To be fair Guh said "many" not a majority, not a large percentage, etc. Even 1-2% is on the order of 1000-2000 docs. If we take the higher estimate of the docs that use OMT regularly (5%), its on the order of 4500.
It is significantly skewed based on specialty. I mean the only people really doing OMT regularly are the OMM/NMM specialties (I actually believe they are ACGME specialties now, since they have a residency review committee on the ACGME), PM&R docs (I actually know plenty of DOs and even some MDs in this field that use it as first-line therapy), and a percentage of FM docs (I've noticed this is very regionally based, any family practice in my area with >2 DOs has OMT clinic hours, but in other areas it's hard to find).
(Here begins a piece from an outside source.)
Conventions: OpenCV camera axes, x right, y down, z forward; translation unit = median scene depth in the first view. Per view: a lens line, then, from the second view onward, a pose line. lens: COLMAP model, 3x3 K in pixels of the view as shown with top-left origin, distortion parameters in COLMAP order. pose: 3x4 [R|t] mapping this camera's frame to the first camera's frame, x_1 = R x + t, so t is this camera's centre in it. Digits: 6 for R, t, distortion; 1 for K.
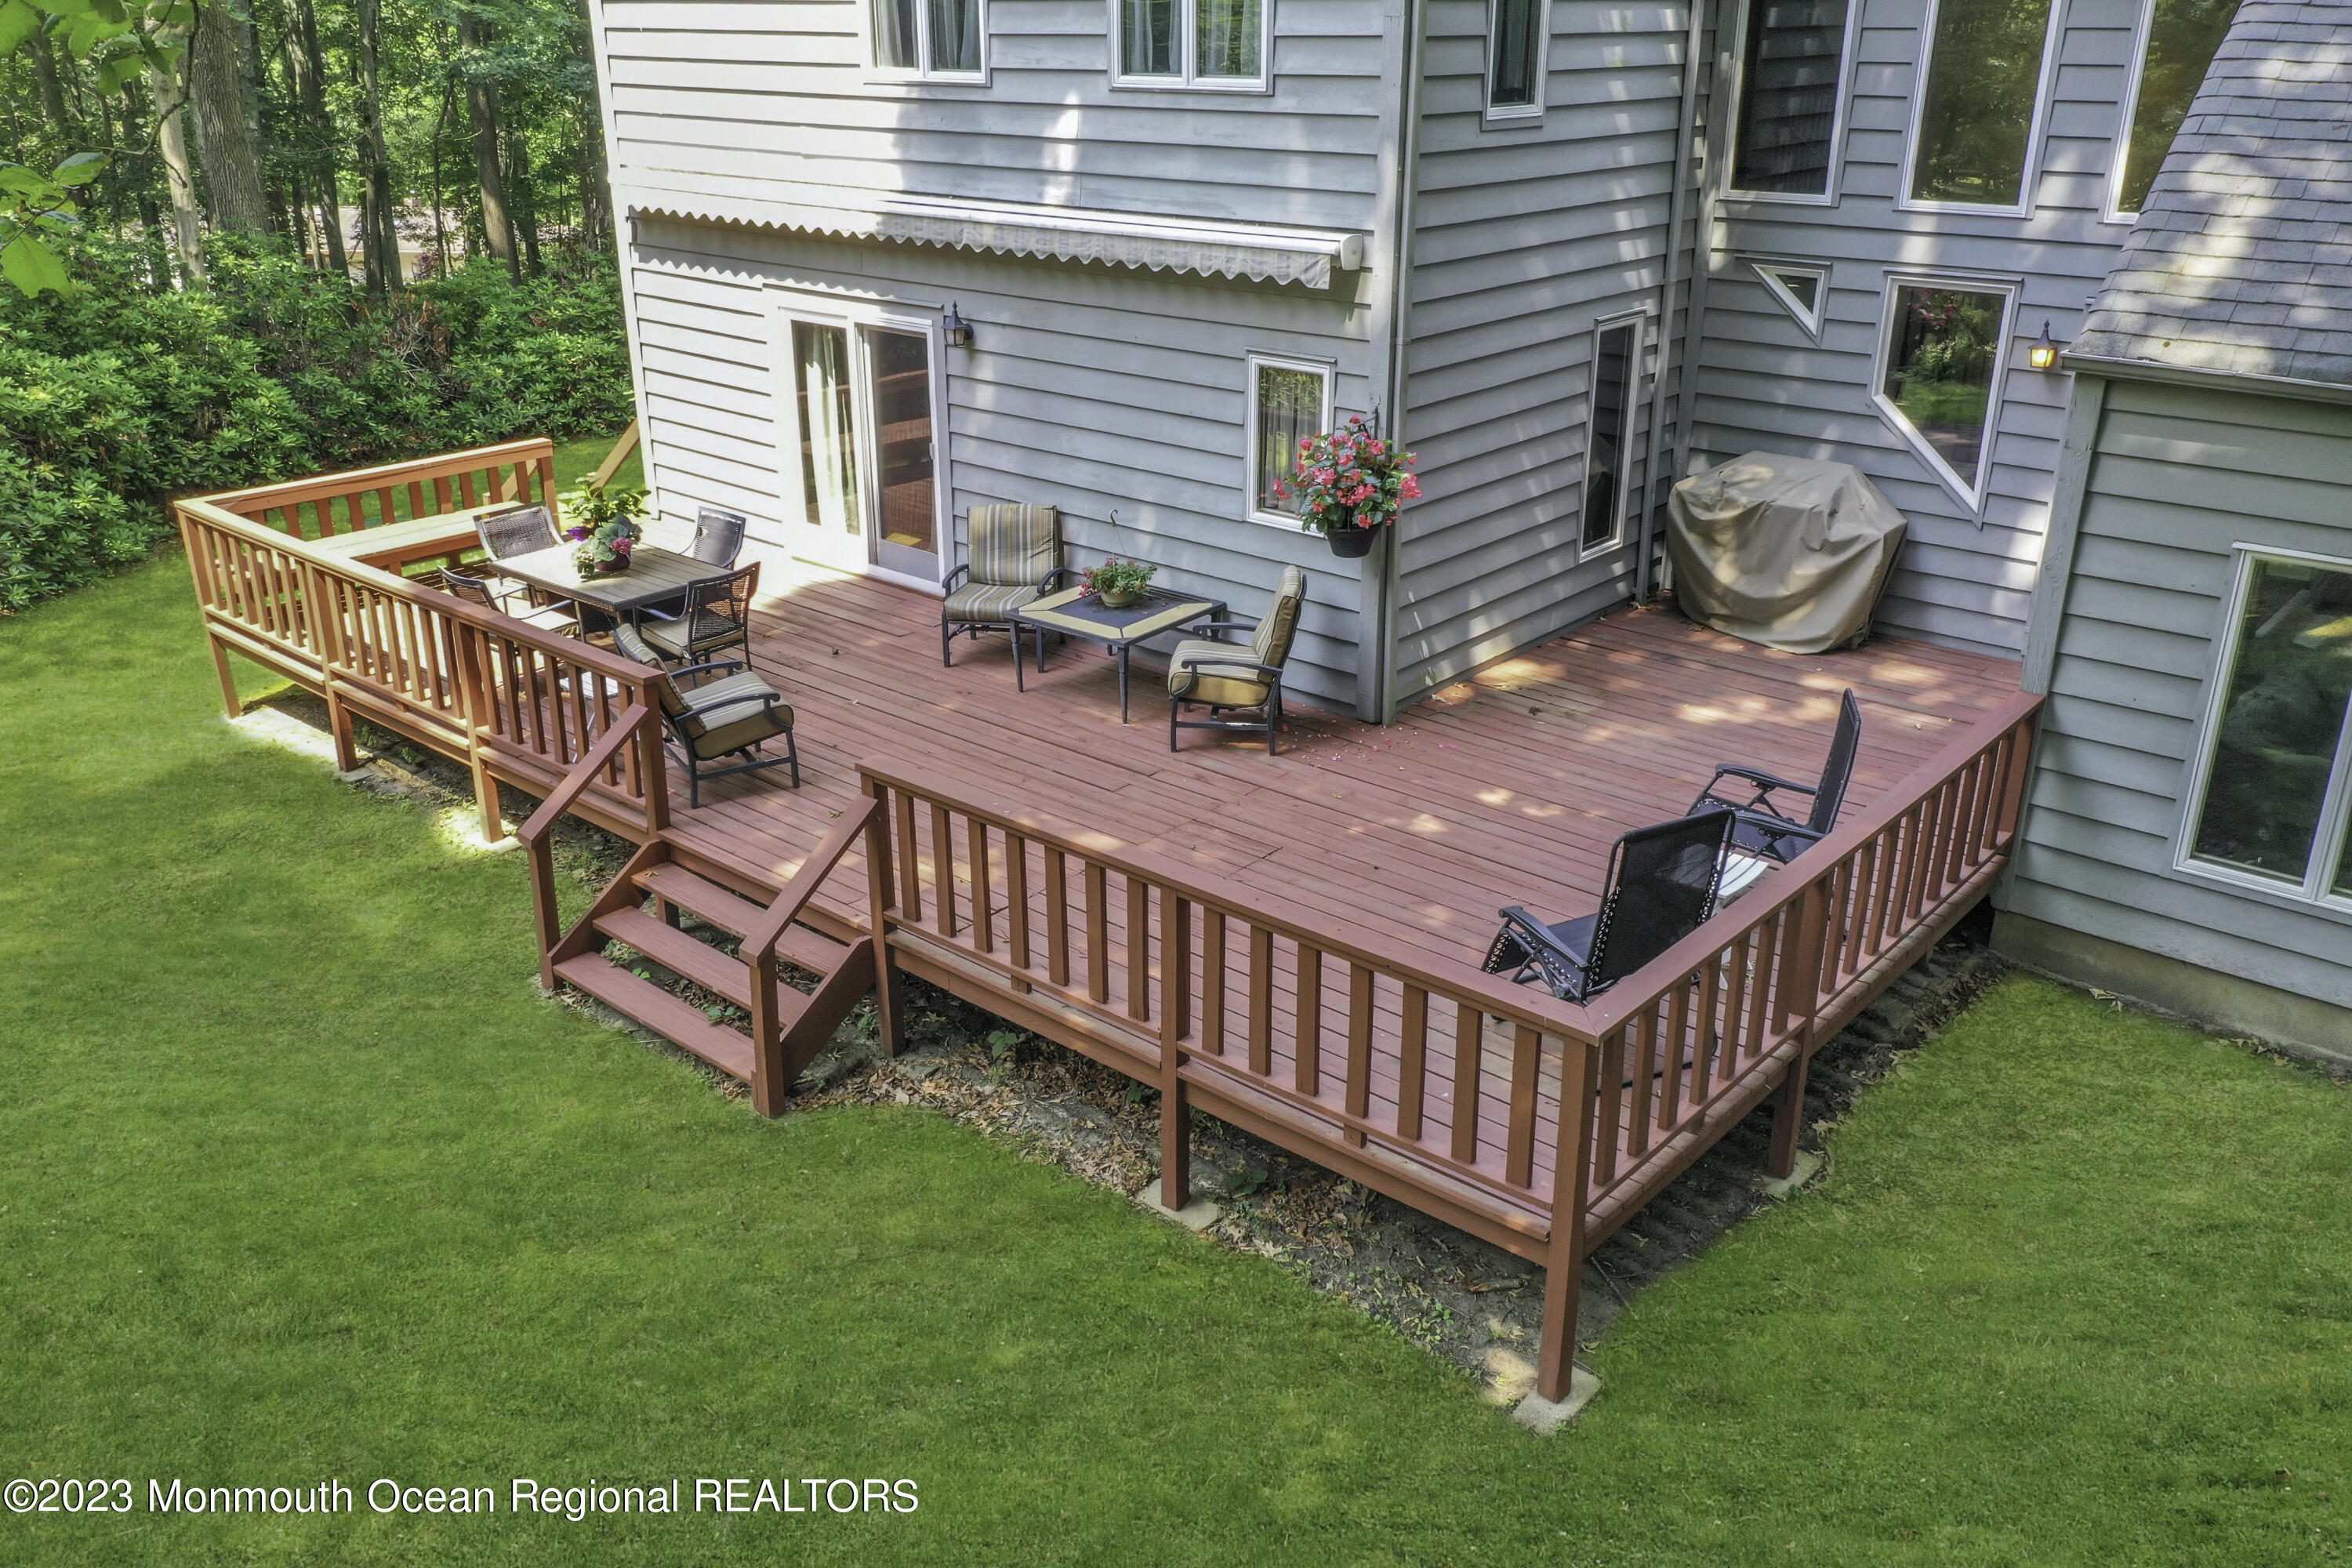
lens RADIAL K [[1847.3, 0, 1176.0], [0, 1847.3, 784.0], [0, 0, 1]] dist [-0.001685, 0.007028]
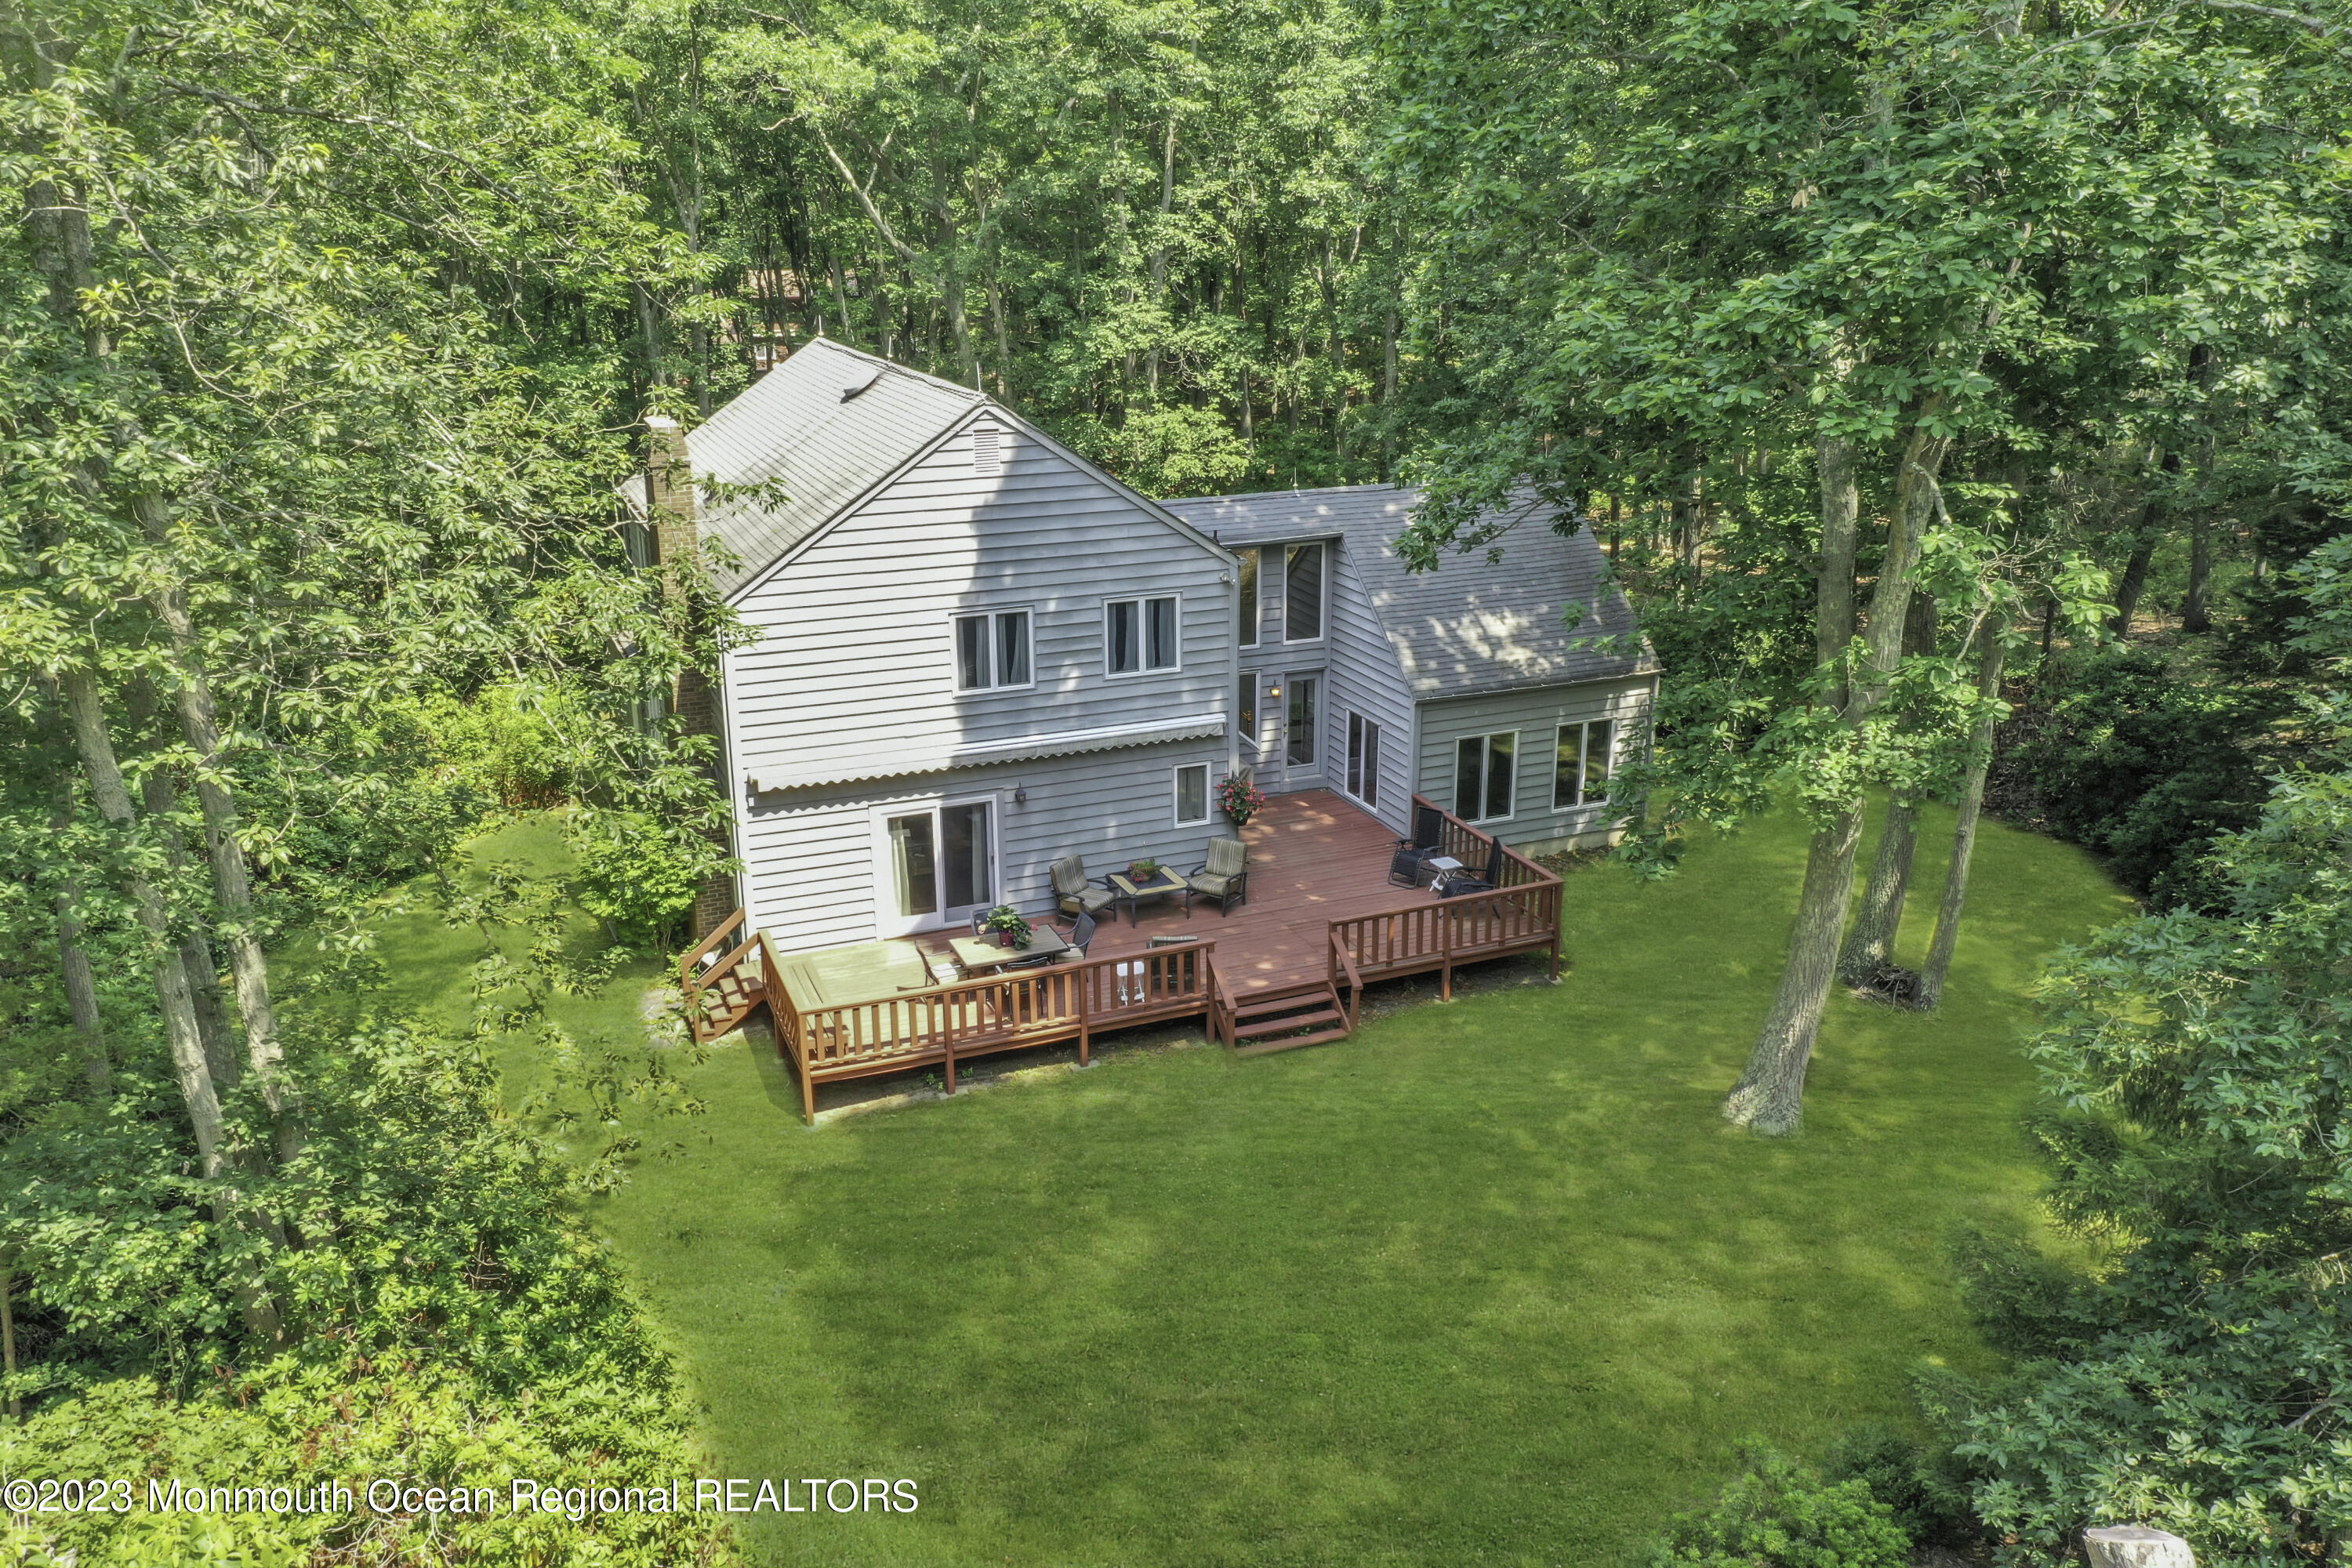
lens RADIAL K [[1847.3, 0, 1176.0], [0, 1847.3, 784.0], [0, 0, 1]] dist [-0.001685, 0.007028]
pose [[0.433968, -0.275149, 0.857884, -1.790930], [0.351514, 0.928464, 0.119969, -0.428787], [-0.829524, 0.249496, 0.499642, -0.218202]]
Anyway, my point is that its not an outrageous concept that you could both be correct, as long as you lay off the extremes. The DO population is sufficiently diverse, and many DOs do use OMT, that doesn't make their opinion less important. And as for the large majority of DOs that would never dream of using it, that really doesn't make them "MD wannabes". They are DO physicians as much as the rest, and as physicians they are capable of discerning what method of treatment they should utilize at a given time without med students (yeah all 3 of us) saying what is and isn't acceptable.
I'm reminded of a question I had in OPP last year from my professor who clearly uses it on a regular basis. The question described an emergent clinical scenario with a number of answers, some that were unnecessarily invasive, multiple were OMT answers, and one answer that would be the normal medical thing to do. A lot of people got the question wrong, because it was OPP, so they assumed the answer must have been some form of OMT. It wasn't. Stabilize the patient, and if it's beneficial then do OMT.